# Exercise:
Begin with the first line of the entries below. Copy each line exactly, stopping after the one that contains "Racjonalne nawożenie w praktyce.".

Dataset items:
◇ ◇ ◇ ◇ ◇ ◇ ◇
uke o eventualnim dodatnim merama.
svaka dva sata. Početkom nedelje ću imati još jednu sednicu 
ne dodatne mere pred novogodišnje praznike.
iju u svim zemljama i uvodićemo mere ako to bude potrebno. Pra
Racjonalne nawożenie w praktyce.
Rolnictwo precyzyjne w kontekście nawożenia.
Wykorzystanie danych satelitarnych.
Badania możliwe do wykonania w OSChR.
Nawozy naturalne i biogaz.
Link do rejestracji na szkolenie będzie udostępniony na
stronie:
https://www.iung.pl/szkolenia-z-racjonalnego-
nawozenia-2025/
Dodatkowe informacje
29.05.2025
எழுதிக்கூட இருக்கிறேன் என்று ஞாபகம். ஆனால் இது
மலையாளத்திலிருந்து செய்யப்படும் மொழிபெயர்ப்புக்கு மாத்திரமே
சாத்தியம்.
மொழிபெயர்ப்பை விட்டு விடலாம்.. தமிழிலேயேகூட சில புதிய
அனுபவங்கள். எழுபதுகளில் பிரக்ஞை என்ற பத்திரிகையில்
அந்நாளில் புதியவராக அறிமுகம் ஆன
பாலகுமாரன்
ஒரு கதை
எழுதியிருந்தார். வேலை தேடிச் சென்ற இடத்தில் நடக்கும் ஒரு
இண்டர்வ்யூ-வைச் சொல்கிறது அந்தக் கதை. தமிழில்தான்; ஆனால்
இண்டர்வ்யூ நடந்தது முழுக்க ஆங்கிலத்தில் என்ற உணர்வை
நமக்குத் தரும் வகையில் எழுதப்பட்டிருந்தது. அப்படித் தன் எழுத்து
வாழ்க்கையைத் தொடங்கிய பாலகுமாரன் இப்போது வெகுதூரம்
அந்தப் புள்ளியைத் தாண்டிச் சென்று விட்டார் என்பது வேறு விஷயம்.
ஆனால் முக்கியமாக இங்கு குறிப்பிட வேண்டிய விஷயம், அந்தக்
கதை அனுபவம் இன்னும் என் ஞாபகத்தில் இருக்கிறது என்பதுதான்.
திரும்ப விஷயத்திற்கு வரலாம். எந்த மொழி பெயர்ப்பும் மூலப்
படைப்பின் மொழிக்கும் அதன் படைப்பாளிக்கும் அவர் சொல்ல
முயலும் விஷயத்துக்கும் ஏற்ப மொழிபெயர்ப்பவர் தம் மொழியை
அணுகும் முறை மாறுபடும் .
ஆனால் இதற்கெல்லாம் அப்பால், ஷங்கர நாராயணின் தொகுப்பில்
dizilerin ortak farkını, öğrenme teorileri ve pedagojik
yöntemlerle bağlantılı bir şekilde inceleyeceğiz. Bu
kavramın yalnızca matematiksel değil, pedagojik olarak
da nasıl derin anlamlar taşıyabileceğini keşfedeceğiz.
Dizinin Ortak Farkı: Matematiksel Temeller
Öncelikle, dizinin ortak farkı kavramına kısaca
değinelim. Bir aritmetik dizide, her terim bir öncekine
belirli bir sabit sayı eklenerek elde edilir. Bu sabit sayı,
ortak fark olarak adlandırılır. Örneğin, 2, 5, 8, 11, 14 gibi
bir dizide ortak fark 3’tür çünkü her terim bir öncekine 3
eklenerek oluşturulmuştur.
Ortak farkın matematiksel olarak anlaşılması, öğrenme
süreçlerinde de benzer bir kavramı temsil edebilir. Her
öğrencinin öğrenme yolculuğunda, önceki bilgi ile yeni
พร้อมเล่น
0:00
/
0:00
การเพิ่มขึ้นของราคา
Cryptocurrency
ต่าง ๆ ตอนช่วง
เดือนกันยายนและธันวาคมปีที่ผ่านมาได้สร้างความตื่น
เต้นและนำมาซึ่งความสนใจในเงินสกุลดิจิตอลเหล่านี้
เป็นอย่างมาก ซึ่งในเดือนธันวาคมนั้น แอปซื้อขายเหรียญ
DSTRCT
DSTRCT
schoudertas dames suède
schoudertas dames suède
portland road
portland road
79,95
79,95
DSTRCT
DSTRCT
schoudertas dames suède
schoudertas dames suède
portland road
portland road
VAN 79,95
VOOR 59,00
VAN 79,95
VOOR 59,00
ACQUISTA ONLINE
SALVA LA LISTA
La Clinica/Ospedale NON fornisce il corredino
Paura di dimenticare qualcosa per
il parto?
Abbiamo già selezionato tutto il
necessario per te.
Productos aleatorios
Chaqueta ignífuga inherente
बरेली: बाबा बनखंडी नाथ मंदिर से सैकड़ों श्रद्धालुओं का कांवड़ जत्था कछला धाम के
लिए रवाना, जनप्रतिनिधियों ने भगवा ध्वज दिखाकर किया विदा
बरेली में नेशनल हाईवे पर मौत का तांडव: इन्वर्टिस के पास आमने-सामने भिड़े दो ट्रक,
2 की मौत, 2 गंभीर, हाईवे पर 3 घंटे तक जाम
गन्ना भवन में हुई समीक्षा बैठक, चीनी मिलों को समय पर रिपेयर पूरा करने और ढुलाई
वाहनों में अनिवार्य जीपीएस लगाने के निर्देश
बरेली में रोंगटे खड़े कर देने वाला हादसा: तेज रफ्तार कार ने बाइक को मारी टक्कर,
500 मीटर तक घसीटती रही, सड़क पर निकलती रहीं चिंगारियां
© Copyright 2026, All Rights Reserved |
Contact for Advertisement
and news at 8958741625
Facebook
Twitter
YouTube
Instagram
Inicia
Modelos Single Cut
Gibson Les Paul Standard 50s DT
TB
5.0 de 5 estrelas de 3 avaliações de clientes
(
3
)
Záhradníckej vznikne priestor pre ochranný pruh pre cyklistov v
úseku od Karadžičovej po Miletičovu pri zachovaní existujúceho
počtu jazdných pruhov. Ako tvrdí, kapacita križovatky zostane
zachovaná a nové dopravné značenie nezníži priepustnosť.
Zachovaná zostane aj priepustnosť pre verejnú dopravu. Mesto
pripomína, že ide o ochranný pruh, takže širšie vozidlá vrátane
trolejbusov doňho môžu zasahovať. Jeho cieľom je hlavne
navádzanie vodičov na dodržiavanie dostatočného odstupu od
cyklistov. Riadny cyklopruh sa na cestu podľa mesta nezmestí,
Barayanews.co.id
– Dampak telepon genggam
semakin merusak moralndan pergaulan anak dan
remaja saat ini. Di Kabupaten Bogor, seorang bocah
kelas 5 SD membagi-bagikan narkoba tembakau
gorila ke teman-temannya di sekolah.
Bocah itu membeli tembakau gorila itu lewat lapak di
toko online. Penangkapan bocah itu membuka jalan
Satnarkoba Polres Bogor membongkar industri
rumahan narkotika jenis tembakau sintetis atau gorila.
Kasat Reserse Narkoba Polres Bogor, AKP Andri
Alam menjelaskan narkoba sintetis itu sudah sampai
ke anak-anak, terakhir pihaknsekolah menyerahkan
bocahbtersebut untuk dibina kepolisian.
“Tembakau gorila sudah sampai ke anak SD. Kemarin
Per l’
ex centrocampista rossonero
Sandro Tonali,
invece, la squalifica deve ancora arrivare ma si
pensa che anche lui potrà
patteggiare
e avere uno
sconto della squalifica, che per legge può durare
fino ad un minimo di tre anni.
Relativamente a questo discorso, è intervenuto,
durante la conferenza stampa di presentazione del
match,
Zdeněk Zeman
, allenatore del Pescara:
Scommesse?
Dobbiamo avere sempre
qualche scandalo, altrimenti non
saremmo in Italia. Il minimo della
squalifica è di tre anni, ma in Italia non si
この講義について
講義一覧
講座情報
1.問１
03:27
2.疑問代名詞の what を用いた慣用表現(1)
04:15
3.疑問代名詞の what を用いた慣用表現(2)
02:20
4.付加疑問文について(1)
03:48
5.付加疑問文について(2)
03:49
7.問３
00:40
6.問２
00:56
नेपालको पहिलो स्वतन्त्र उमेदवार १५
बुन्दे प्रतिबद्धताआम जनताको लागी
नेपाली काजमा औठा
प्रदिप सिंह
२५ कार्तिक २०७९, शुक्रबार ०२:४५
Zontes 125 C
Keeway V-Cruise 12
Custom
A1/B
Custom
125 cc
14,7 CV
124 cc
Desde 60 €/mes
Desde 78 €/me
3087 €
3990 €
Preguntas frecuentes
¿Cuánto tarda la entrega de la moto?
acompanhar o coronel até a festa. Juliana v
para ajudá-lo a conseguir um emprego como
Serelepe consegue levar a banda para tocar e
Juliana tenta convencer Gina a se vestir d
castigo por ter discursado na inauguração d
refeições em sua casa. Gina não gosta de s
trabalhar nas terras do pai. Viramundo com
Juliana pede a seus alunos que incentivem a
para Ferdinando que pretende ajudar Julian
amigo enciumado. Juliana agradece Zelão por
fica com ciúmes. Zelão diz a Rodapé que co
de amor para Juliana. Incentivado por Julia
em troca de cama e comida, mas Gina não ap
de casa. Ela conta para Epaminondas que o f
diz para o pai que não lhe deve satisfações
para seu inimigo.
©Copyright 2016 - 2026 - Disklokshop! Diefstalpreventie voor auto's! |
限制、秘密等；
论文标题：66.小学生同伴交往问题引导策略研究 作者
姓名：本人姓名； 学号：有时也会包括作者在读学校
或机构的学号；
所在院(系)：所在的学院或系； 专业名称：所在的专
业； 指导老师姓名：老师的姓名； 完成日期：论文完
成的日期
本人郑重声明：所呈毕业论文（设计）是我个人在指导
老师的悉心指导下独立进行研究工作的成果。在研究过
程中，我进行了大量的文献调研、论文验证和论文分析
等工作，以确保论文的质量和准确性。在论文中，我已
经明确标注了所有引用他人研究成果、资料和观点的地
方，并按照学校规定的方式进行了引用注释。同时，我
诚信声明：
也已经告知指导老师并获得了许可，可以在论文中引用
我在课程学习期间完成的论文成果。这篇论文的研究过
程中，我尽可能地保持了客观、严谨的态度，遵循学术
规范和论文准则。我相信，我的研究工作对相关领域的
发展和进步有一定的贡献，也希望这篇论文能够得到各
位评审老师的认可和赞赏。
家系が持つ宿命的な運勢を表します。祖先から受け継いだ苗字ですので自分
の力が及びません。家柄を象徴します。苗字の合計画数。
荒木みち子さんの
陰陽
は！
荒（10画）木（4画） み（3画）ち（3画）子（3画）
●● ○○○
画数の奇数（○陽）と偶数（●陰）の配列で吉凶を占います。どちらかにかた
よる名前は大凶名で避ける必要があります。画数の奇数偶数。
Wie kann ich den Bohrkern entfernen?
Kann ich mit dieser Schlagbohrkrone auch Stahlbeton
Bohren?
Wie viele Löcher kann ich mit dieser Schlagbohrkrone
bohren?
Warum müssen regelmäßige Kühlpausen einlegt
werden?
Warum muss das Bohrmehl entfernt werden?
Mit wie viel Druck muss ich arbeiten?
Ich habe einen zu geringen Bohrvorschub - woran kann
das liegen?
◇ ◇ ◇ ◇ ◇ ◇ ◇
# The completed task:
uke o eventualnim dodatnim merama.
svaka dva sata. Početkom nedelje ću imati još jednu sednicu 
ne dodatne mere pred novogodišnje praznike.
iju u svim zemljama i uvodićemo mere ako to bude potrebno. Pra
Racjonalne nawożenie w praktyce.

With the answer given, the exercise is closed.